» TASK DESCRIPTION:
Search the data for the string "Juniata" and copy each line in which it appears.

» SOURCE INFORMATION:
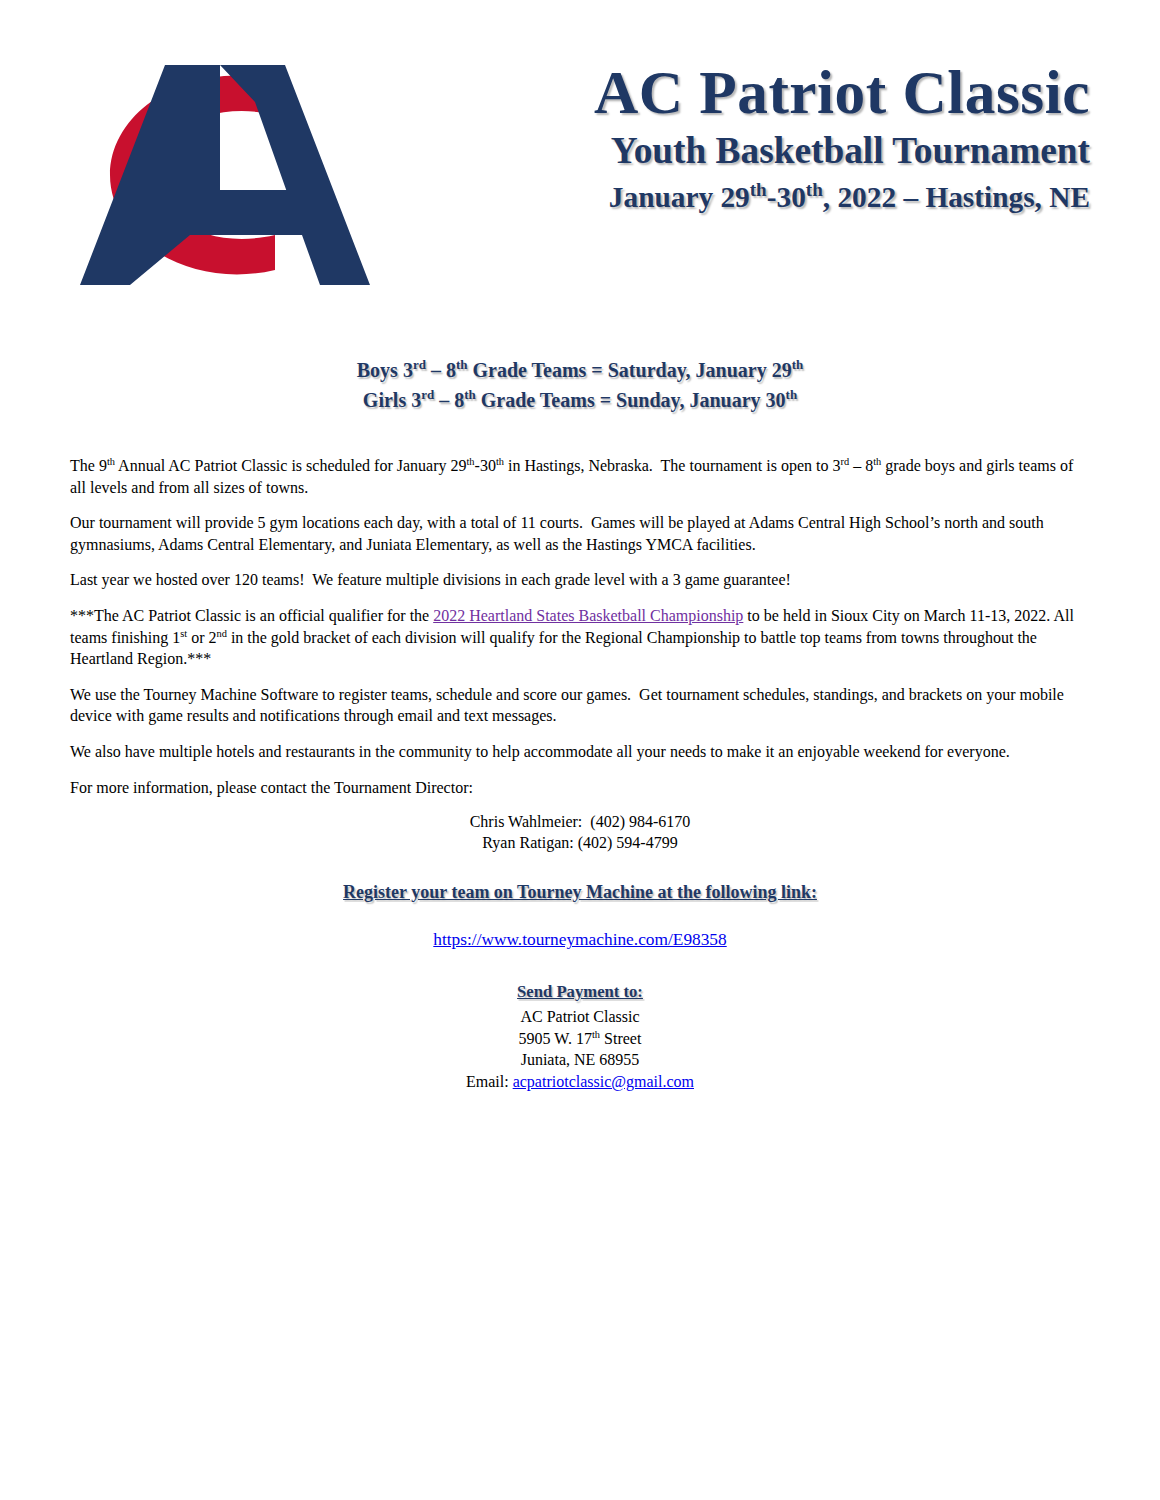AC Patriot Classic
Youth Basketball Tournament
January 29th-30th, 2022 – Hastings, NE
Boys 3rd – 8th Grade Teams = Saturday, January 29th
Girls 3rd – 8th Grade Teams = Sunday, January 30th
The 9th Annual AC Patriot Classic is scheduled for January 29th-30th in Hastings, Nebraska. The tournament is open to 3rd – 8th grade boys and girls teams of all levels and from all sizes of towns.
Our tournament will provide 5 gym locations each day, with a total of 11 courts. Games will be played at Adams Central High School’s north and south gymnasiums, Adams Central Elementary, and Juniata Elementary, as well as the Hastings YMCA facilities.
Last year we hosted over 120 teams! We feature multiple divisions in each grade level with a 3 game guarantee!
***The AC Patriot Classic is an official qualifier for the 2022 Heartland States Basketball Championship to be held in Sioux City on March 11-13, 2022. All teams finishing 1st or 2nd in the gold bracket of each division will qualify for the Regional Championship to battle top teams from towns throughout the Heartland Region.***
We use the Tourney Machine Software to register teams, schedule and score our games. Get tournament schedules, standings, and brackets on your mobile device with game results and notifications through email and text messages.
We also have multiple hotels and restaurants in the community to help accommodate all your needs to make it an enjoyable weekend for everyone.
For more information, please contact the Tournament Director:
Chris Wahlmeier: (402) 984-6170
Ryan Ratigan: (402) 594-4799
Register your team on Tourney Machine at the following link:
https://www.tourneymachine.com/E98358
Send Payment to:
AC Patriot Classic
5905 W. 17th Street
Juniata, NE 68955
Email: acpatriotclassic@gmail.com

» YOUR RESPONSE:
Our tournament will provide 5 gym locations each day, with a total of 11 courts. Games will be played at Adams Central High School’s north and south gymnasiums, Adams Central Elementary, and Juniata Elementary, as well as the Hastings YMCA facilities.
Juniata, NE 68955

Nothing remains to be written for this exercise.